> _Exercise directions_
Copy each line of the records below that has "aged" in it.

Saved data entries
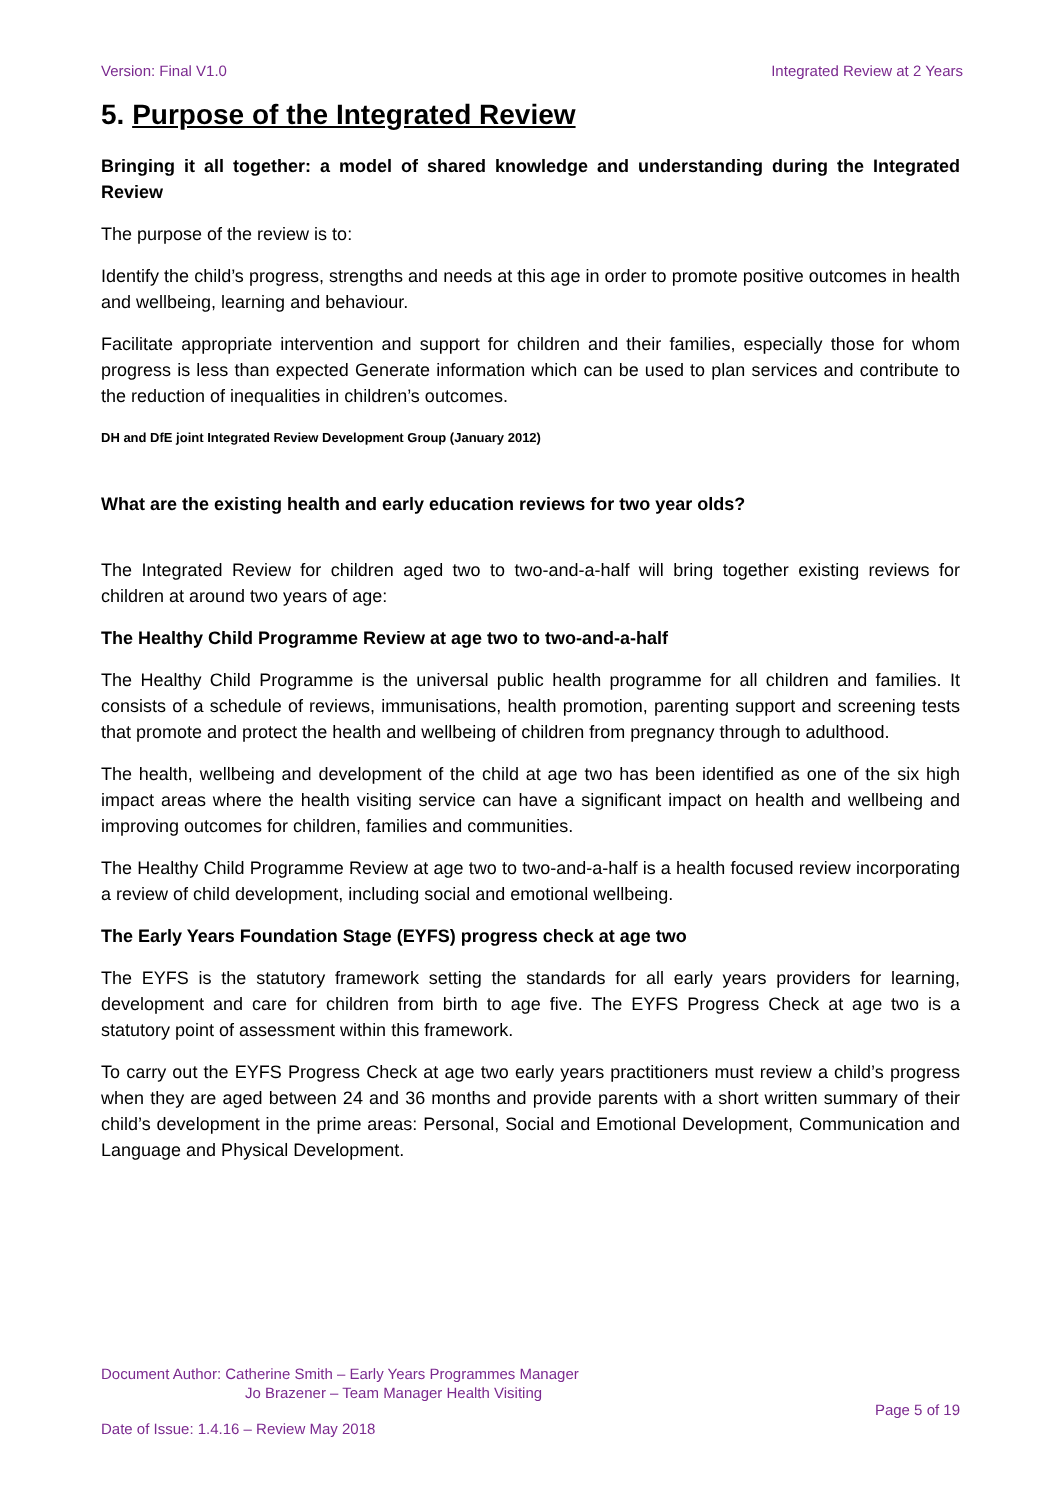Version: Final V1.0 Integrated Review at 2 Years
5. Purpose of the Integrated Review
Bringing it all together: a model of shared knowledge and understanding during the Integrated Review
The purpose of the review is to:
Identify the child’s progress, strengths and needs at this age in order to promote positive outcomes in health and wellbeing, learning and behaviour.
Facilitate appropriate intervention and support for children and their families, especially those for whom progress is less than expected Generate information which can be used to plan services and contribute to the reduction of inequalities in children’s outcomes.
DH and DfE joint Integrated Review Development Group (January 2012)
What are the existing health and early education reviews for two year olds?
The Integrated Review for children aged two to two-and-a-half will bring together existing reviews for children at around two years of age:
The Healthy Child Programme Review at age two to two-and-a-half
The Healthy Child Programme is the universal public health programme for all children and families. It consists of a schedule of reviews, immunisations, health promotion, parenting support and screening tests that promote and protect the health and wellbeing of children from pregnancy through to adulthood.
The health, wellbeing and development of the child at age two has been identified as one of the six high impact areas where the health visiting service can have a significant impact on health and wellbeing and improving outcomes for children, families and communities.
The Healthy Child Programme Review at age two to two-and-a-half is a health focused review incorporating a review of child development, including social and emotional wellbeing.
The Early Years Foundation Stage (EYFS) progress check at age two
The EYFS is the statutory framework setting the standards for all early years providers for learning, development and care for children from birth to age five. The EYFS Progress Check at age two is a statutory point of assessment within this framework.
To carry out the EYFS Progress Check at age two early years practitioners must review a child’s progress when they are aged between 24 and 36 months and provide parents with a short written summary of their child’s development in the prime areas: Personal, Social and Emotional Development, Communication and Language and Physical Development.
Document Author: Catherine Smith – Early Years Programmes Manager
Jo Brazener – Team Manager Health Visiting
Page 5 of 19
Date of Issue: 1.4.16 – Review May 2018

> _Written reply_
The Integrated Review for children aged two to two-and-a-half will bring together existing reviews for children at around two years of age:
To carry out the EYFS Progress Check at age two early years practitioners must review a child’s progress when they are aged between 24 and 36 months and provide parents with a short written summary of their child’s development in the prime areas: Personal, Social and Emotional Development, Communication and Language and Physical Development.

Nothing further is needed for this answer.